The security firm Rapid7 said a data file published on the Web contained logins and cleartext passwords for Yahoo as well as several other Internet services, including Google Inc's Gmail and AOL as well as Microsoft Corp's Hotmail, MSN and Live sites.
"It's way bigger than Yahoo," said Rapid7 researcher Marcus Carey. "We can assume that tens of thousands of people on services outside of Yahoo could be compromised."
Yahoo apologized for the breach in a written statement, responding to the latest piece of bad news for a company that has lost two chief executives in a year and is struggling to revive stalled revenue growth.
Chairman Alfred Amoroso acknowledged that Yahoo had experienced a "tumultuous" year at its annual shareholder meeting on Thursday morning. Interim CEO Ross Levinsohn told attendees he was optimistic about the company's progress.

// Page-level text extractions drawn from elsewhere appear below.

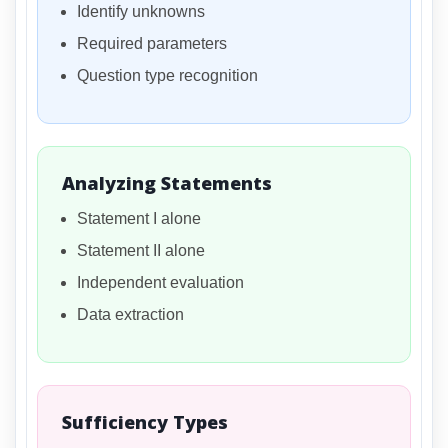
Identify unknowns
Required parameters
Question type recognition
Analyzing Statements
Statement I alone
Statement II alone
Independent evaluation
Data extraction
Sufficiency Types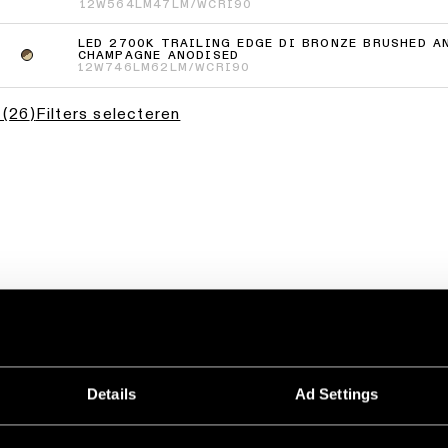
12W
564LM
47LM/W
CRI90
LED 2700K TRAILING EDGE DI BRONZE BRUSHED A
CHAMPAGNE ANODISED
12W
746LM
62LM/W
CRI90
(
26
)
Filters selecteren
Details
Ad Settings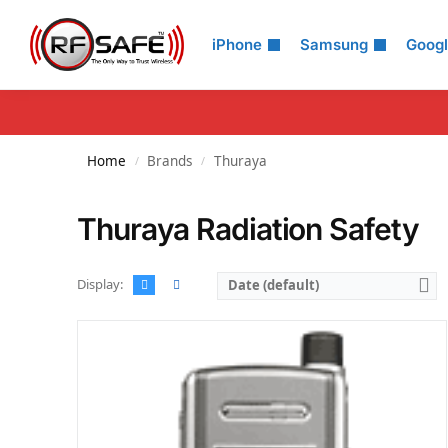
Search
iPhone
Samsung
Goog
Home
Brands
Thuraya
/
/
Thuraya Radiation Safety
Display:
Date (default)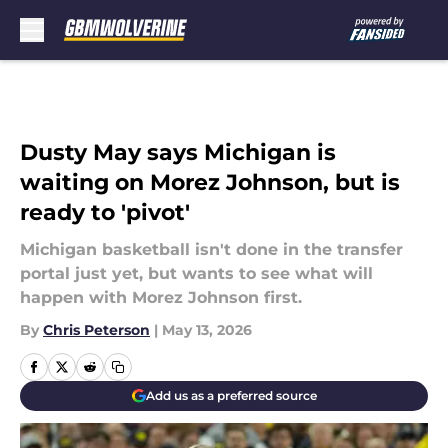
Skip to main content
Dusty May says Michigan is
waiting on Morez Johnson, but is
ready to 'pivot'
Michigan basketball isn't done in the transfer
portal just yet, but wants to see what will
happen with Morez Johnson first.
By
Chris Peterson
|
May 13, 2026
Add us as a preferred source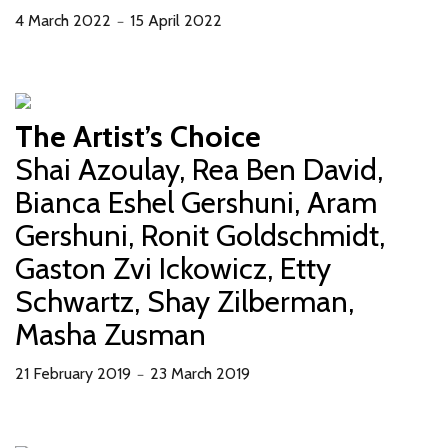
4 March 2022
15 April 2022
－
The Artist’s Choice
Shai Azoulay, Rea Ben David,
Bianca Eshel Gershuni, Aram
Gershuni, Ronit Goldschmidt,
Gaston Zvi Ickowicz, Etty
Schwartz, Shay Zilberman,
Masha Zusman
21 February 2019
23 March 2019
－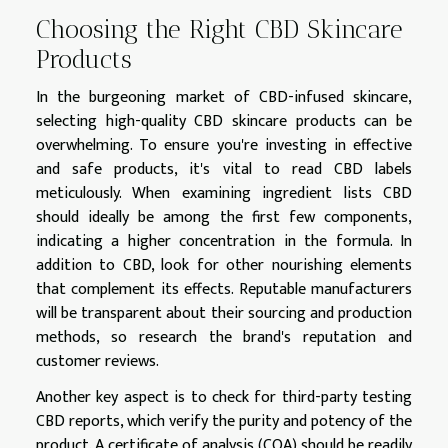
Choosing the Right CBD Skincare
Products
In the burgeoning market of CBD-infused skincare,
selecting high-quality CBD skincare products can be
overwhelming. To ensure you're investing in effective
and safe products, it's vital to read CBD labels
meticulously. When examining ingredient lists CBD
should ideally be among the first few components,
indicating a higher concentration in the formula. In
addition to CBD, look for other nourishing elements
that complement its effects. Reputable manufacturers
will be transparent about their sourcing and production
methods, so research the brand's reputation and
customer reviews.
Another key aspect is to check for third-party testing
CBD reports, which verify the purity and potency of the
product. A certificate of analysis (COA) should be readily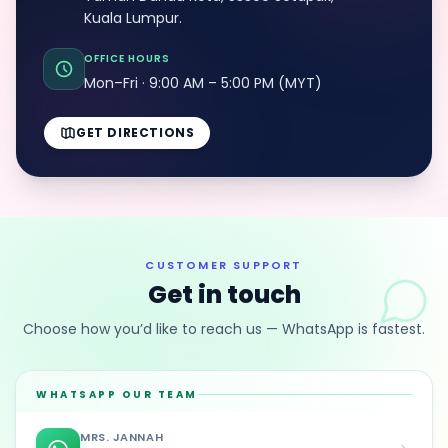
Kuala Lumpur.
OFFICE HOURS
Mon–Fri · 9:00 AM – 5:00 PM (MYT)
GET DIRECTIONS
CUSTOMER SUPPORT
Get in touch
Choose how you’d like to reach us — WhatsApp is fastest.
WHATSAPP OUR TEAM
MRS. JANNAH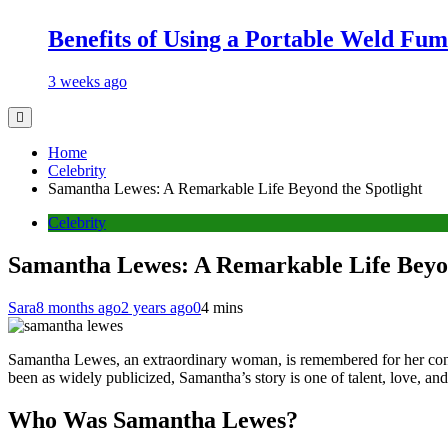
Benefits of Using a Portable Weld Fum
3 weeks ago
Home
Celebrity
Samantha Lewes: A Remarkable Life Beyond the Spotlight
Celebrity
Samantha Lewes: A Remarkable Life Beyon
Sara
8 months ago
2 years ago
0
4 mins
Samantha Lewes, an extraordinary woman, is remembered for her contri
been as widely publicized, Samantha’s story is one of talent, love, and r
Who Was Samantha Lewes?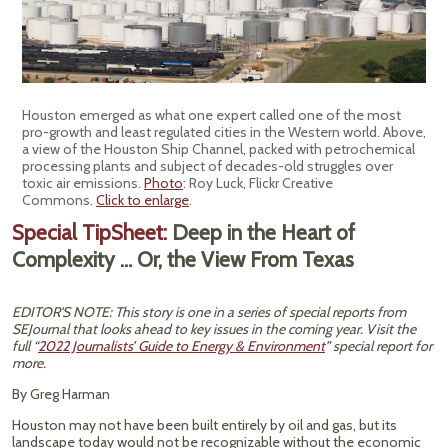
Houston emerged as what one expert called one of the most
pro-growth and least regulated cities in the Western world. Above,
a view of the Houston Ship Channel, packed with petrochemical
processing plants and subject of decades-old struggles over
toxic air emissions.
Photo
: Roy Luck, Flickr Creative
Commons.
Click to enlarge
.
Special TipSheet:
Deep in the Heart of
Complexity … Or, the View From Texas
EDITOR'S NOTE: This story is one in a series of special reports from
SEJournal that looks ahead to key issues in the coming year. Visit the
full “
2022 Journalists’ Guide to Energy & Environment
” special report for
more.
By Greg Harman
Houston may not have been built entirely by oil and gas, but its
landscape today would not be recognizable without the economic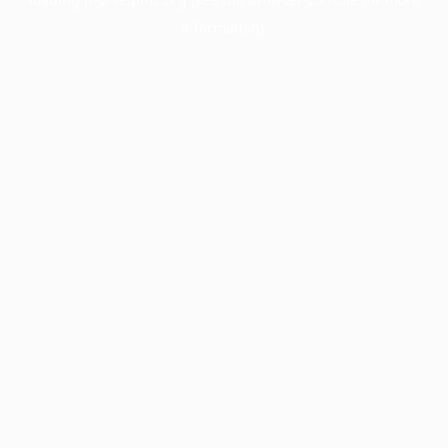
information).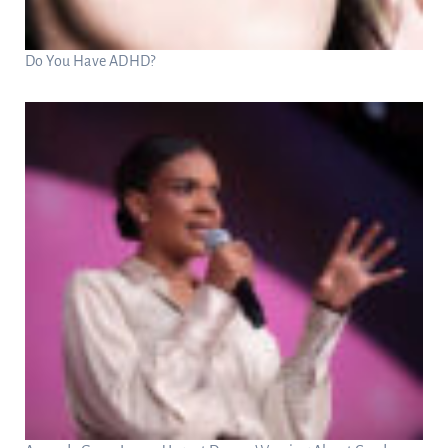
Do You Have ADHD?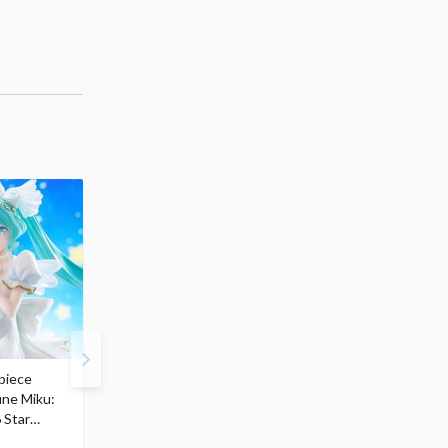
piece
S.H.Figuarts My Hero
Hatsune Miku Magical
une Miku:
Academia Dark Deku
Mirai 2026 Ver. 1/7 Sca
 Star
$110.00
Figure
104
$
50
$291.99
5% OFF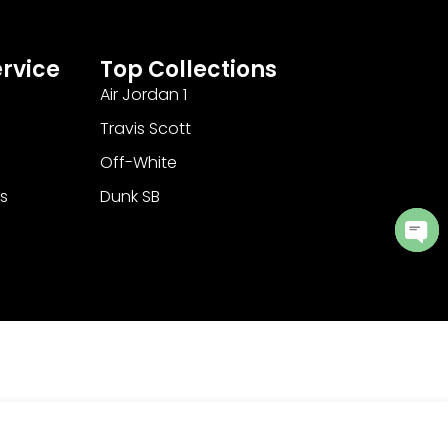
rvice
Top Collections
Air Jordan 1
Travis Scott
Off-White
s
Dunk SB
Ope
cha
Add to Cart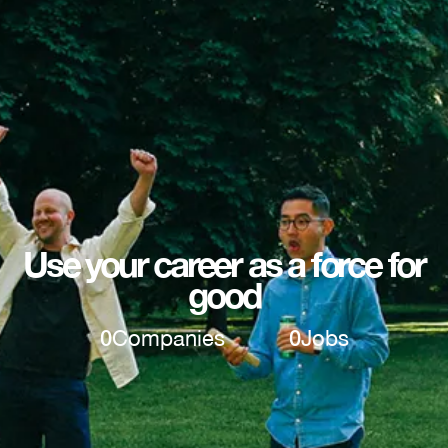
Use your career as a force for
good
0
Companies
0
Jobs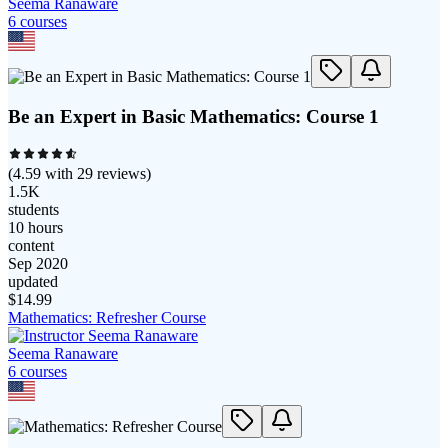
Seema Ranaware
6
course
s
Be an Expert in Basic Mathematics: Course 1
(
4.59
with
29
reviews)
1.5K
students
10 hours
content
Sep 2020
updated
$
14.99
Mathematics: Refresher Course
Seema Ranaware
6
course
s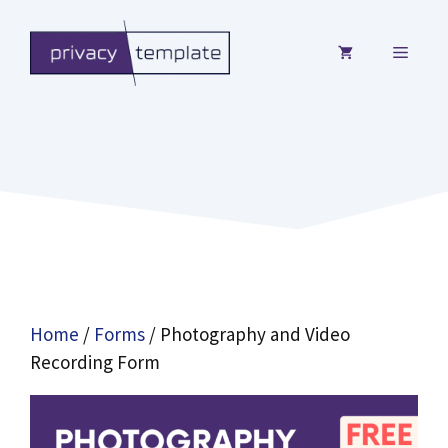
Skip
to
MENU
content
Home
/
Forms
/ Photography and Video
Recording Form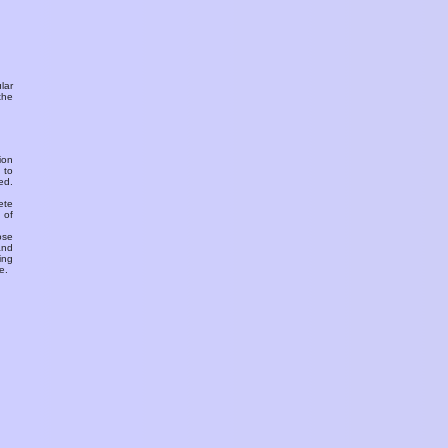
ular
the
ion
 to
ed.
ete
 of
ose
and
ing
e.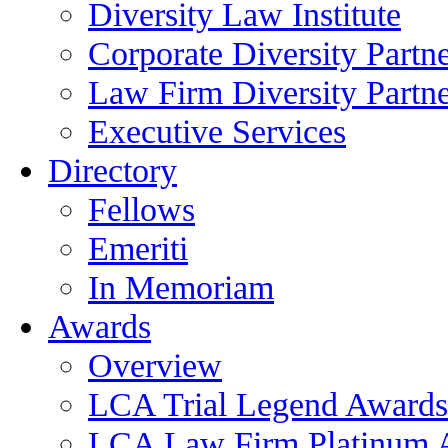
Diversity Law Institute
Corporate Diversity Partn
Law Firm Diversity Partne
Executive Services
Directory
Fellows
Emeriti
In Memoriam
Awards
Overview
LCA Trial Legend Awards
LCA Law Firm Platinum 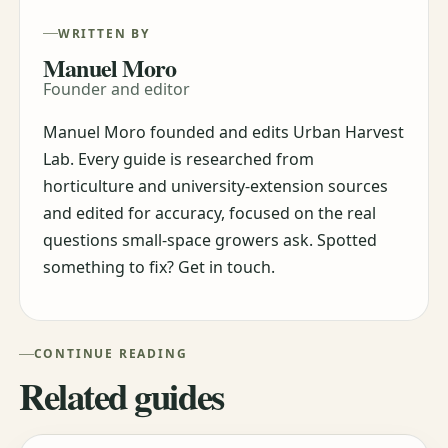
WRITTEN BY
Manuel Moro
Founder and editor
Manuel Moro founded and edits Urban Harvest
Lab. Every guide is researched from
horticulture and university-extension sources
and edited for accuracy, focused on the real
questions small-space growers ask. Spotted
something to fix? Get in touch.
CONTINUE READING
Related guides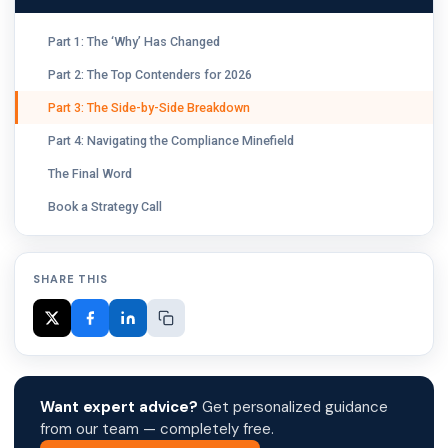
Part 1: The ‘Why’ Has Changed
Part 2: The Top Contenders for 2026
Part 3: The Side-by-Side Breakdown
Part 4: Navigating the Compliance Minefield
The Final Word
Book a Strategy Call
SHARE THIS
Want expert advice?
Get personalized guidance
from our team — completely free.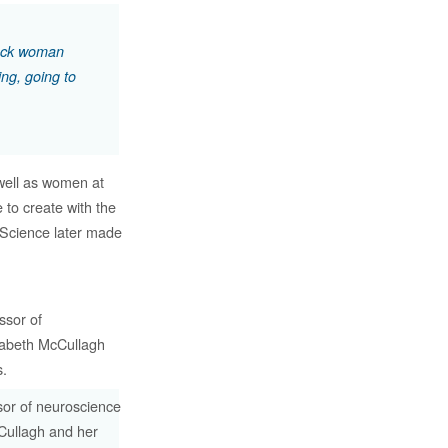
black woman
ing, going to
well as women at
to create with the
 Science later made
sor of neuroscience
Cullagh and her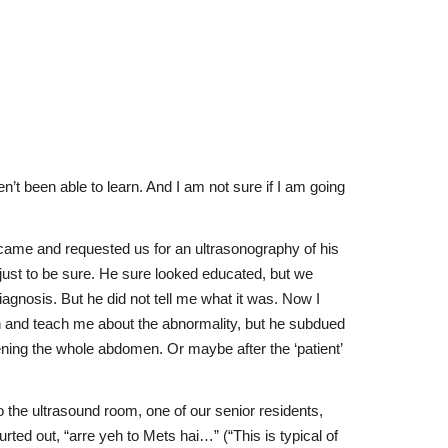
n’t been able to learn. And I am not sure if I am going
s came and requested us for an ultrasonography of his
ust to be sure. He sure looked educated, but we
agnosis. But he did not tell me what it was. Now I
 on and teach me about the abnormality, but he subdued
ening the whole abdomen. Or maybe after the ‘patient’
 the ultrasound room, one of our senior residents,
ted out, “arre yeh to Mets hai…” (“This is typical of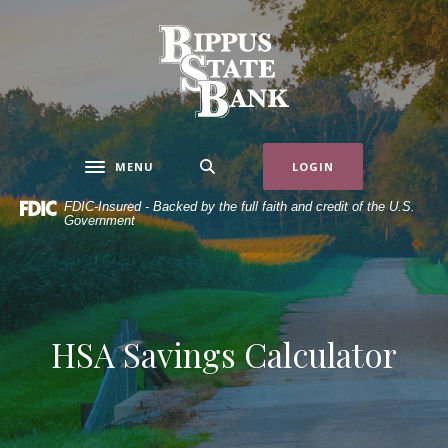
Home
Download
Skip
Acrobat
Bippus State Bank
to
Reader
main
5.0
content
or
Skip
higher
to
to
MENU
LOGIN
Toggle navigation
footer
view
.pdf
FDIC-Insured - Backed by the full faith and credit of the U.S.
Government
files.
HSA Savings Calculator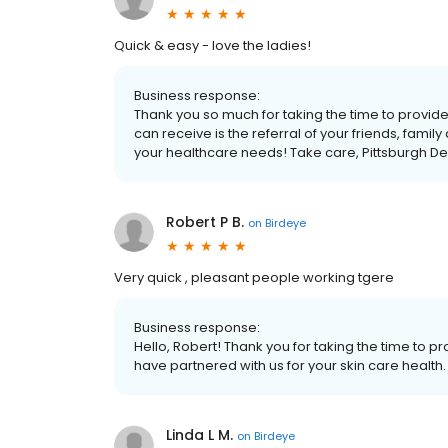
Quick & easy - love the ladies!
Business response:
Thank you so much for taking the time to provi
can receive is the referral of your friends, famil
your healthcare needs! Take care, Pittsburgh D
Robert P B.
on
Birdeye
Very quick , pleasant people working tgere
Business response:
Hello, Robert! Thank you for taking the time to 
have partnered with us for your skin care health
Linda L M.
on
Birdeye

Yahoo spokeswoman Dana Lengkeek did not respond to a request asking her to identify the companies whose credentials were stolen. Officials with Google, AOL and Microsoft could not immediately be reached for comment.
Yahoo did not disclose how many passwords were valid or say how many of the stolen logins were for Yahoo's sites.
Lengkeek said "an older file" had been stolen from Yahoo Contributor Network, an Internet publishing service that Yahoo purchased about two years ago. It helps writers, photographers and videographers to sell their work over the Web.
"We are fixing the vulnerability that led to the disclosure of this data, changing the passwords of the affected Yahoo! users and notifying the companies whose users accounts may have been compromised," she said.
The theft follows a breach reported last month by the business networking service LinkedIn, which resulted in the release of some 6.4 million member passwords.